Creamy or colourful, smooth or nubby, pearls are always beautiful and always correct. But where do they come from, and how should you care for these precious beauties?
Pearls are the only gem created inside a living organism. In salt water they are born inside oysters, while freshwater pearls come from mussels. Early freshwater pearls were known as “Rice Pearls”, because of their resemblance to the grain, but the past 10-15 years have seen wonderful advances. These days, it can be difficult to tell the difference between cultured freshwater or saltwater pearls because refinements mean most freshwaters are now perfectly round, with a really good lustre.
Cut a real pearl in half and you’ll see a tiny little irritant, such as an insect or a grain of sand. That is the origin of your pearl, the interloper that stimulates the mollusc to surround it in layers of nacre. With cultured pearls the irritant — usually a wee piece of mother-of-pearl, or a bead — is introduced manually. The bigger the pearl, the longer it’s been growing, but some cultured pearls have only a thin coating of nacre.
Why would you care whether a pearl came from fresh or salty water? Partly, it’s an issue of quality. Freshwater pearls are much faster growing, and even a pearl cultured in salt water is of higher quality than its freshwater counterpart.

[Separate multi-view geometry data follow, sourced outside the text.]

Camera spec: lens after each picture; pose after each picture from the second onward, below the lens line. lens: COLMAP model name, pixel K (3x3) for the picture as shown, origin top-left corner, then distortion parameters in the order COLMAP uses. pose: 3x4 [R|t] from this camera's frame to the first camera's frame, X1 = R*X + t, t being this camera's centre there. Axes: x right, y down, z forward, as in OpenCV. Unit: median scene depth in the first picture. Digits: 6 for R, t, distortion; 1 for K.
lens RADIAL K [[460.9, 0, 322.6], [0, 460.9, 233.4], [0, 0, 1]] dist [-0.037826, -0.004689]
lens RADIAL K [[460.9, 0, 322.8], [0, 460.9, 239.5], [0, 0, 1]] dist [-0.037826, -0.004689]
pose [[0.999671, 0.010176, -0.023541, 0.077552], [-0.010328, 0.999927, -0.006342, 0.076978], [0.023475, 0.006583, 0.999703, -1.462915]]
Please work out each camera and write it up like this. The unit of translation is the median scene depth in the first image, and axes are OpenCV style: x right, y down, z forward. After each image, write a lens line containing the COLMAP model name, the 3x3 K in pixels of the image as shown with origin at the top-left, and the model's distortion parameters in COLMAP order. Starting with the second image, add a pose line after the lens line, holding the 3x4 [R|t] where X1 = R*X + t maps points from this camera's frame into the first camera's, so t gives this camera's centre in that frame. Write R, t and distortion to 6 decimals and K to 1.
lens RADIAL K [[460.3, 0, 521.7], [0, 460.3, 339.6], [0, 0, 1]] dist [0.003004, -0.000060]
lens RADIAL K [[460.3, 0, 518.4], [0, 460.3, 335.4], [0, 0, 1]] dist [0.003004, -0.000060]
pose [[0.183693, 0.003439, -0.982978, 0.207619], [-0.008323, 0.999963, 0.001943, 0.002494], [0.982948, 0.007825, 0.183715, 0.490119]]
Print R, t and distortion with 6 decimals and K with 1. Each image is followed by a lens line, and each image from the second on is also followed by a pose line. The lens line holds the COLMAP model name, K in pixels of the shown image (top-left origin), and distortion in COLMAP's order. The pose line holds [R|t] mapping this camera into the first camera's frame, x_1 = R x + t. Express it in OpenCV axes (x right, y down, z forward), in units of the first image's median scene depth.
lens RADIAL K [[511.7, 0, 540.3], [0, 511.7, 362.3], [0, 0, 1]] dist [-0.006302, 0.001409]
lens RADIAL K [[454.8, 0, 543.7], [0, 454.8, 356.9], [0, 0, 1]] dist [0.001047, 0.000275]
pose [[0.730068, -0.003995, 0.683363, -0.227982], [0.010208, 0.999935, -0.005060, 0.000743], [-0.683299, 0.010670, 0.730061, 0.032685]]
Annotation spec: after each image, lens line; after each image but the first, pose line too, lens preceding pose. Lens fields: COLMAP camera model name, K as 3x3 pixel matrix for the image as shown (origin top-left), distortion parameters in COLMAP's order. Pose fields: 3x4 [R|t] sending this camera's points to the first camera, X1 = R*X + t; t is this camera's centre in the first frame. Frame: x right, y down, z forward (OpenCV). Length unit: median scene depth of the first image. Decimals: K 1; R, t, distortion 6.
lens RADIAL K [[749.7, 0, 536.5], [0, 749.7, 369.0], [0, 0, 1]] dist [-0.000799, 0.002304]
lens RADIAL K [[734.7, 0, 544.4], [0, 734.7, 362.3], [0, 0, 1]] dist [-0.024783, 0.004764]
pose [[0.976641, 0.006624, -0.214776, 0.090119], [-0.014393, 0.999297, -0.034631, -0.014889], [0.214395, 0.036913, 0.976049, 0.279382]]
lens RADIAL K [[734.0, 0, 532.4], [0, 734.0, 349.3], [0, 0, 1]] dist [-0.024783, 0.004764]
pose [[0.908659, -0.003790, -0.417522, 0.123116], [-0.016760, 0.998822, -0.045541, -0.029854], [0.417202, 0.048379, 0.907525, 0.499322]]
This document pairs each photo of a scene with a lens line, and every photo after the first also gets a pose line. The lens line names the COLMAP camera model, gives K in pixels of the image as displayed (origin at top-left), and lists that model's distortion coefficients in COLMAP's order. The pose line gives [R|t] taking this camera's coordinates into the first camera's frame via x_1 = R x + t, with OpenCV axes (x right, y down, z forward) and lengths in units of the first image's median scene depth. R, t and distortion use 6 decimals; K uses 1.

Real pearls weigh more than cultured pearls of the same size because they’re solid — and this is also why they’re so much more expensive. You might have an individual pearl worth £3000. A freshwater equivalent of the same size might be worth around 30 pence, and the saltwater pearl is worth in the region of £130. Yet to look at them, if you don’t know, they seem identical.
The only 100% reliable way to ensure that your pearls are real is to have them x-rayed. But a seasoned jeweller works from a set of reliable indicators, including weight, as noted above. Another tip-off is that drill holes for real pearls tend to be much smaller.
We have also seen painted beads posing as pearls. They are made of plastic that’s been thinly coated with pearlescent paint.
Officially, a “row of pearls” measures 16”. Prices range from £20 for a row of freshwater pearls to £20,000 a row for the Tahitian pearls from the South Seas.
Pearls are what we call ‘Bread and Butter’ jewellery. You can wear them at hatches, matches and dispatches. They are never too dressy or too casual, and they’re as effective paired with jeans and a tee shirt, as they are accessorising a smart little black dress.
Pearls are highly tactile. It’s hard to stop stroking them. If you wear yours a lot — say several times a week — then the silk the beads are strung on will stretch, and you will get a gap. The biggest threat is if the silk breaks and you lose one. That’s why we always recommend getting them strung with knots between each bead. Then, if the worst happens, you only lose one pearl.
Get your pearls looked at once a year, to ensure that the silk is safe.
Pearls should be the last thing you put on, and that includes hairspray and makeup. They are very sensitive to the atmosphere, and very porous. They soak up whatever is in the air around them. Don’t wear them in the shower or swimming (chlorine can turn them green). Be gentle with them.
Store your pearls in a pouch (felt, velvet) inside your jewellery box.
Pearls can be difficult to clean. If you wear them a lot, oil from your skin can build up between the beads. There is nothing you can do about that. Every few years, when you take them to be restrung, your jeweller will clean each bead thoroughly. Between these “pit stops,” run a soft damp cloth over your pearls. If you really want to get in between the beads, use a cotton bud or a damp cloth. Do not use chemicals or soap.
Yes, pearls need looking after, but overall they are not that high maintenance. Wear and enjoy them. Some say the more you wear pearls, the better their lustre. We haven’t seen the evidence for this, but let’s face it, jewellery this versatile, and this beautiful, deserves to be admired by your adoring public.
GOODWINS’ GUIDE TO BUYING PEARLS
1. Set your budget. This is a sensitive issue, but there is no point in being coy. We need guidance. Know your price-range and communicate it to your trusted jeweller. Decide if you’re buying occasion-wear, or everyday pearls.
2. Do you want a single or a multi-strand necklace? Visualise what you want your pearls to look like. The three row choker is a classic look, and you can find one for about £600. A single 18” strand of real pearls, graduated in size, could run around £2,500 to £3,000. (Another good question to ask yourself is: Do you want graduated or uniform-sized pearls? Current fashion favours uniform pearls.)
3. What kind of clasp do you want? One that’s for show, which can be worn to the front or the side, or one that blends into the background? A fancier clasp — especially if it’s set with diamonds or other gems — will boost the price of your pearls.
4. What colour of pearls do you want? Traditional white? Black, bronze? (Most coloured pearls are dyed by injecting pigment into the mollusc, though some are dyed afterwards. A completely natural coloured pearl is rare, indeed.)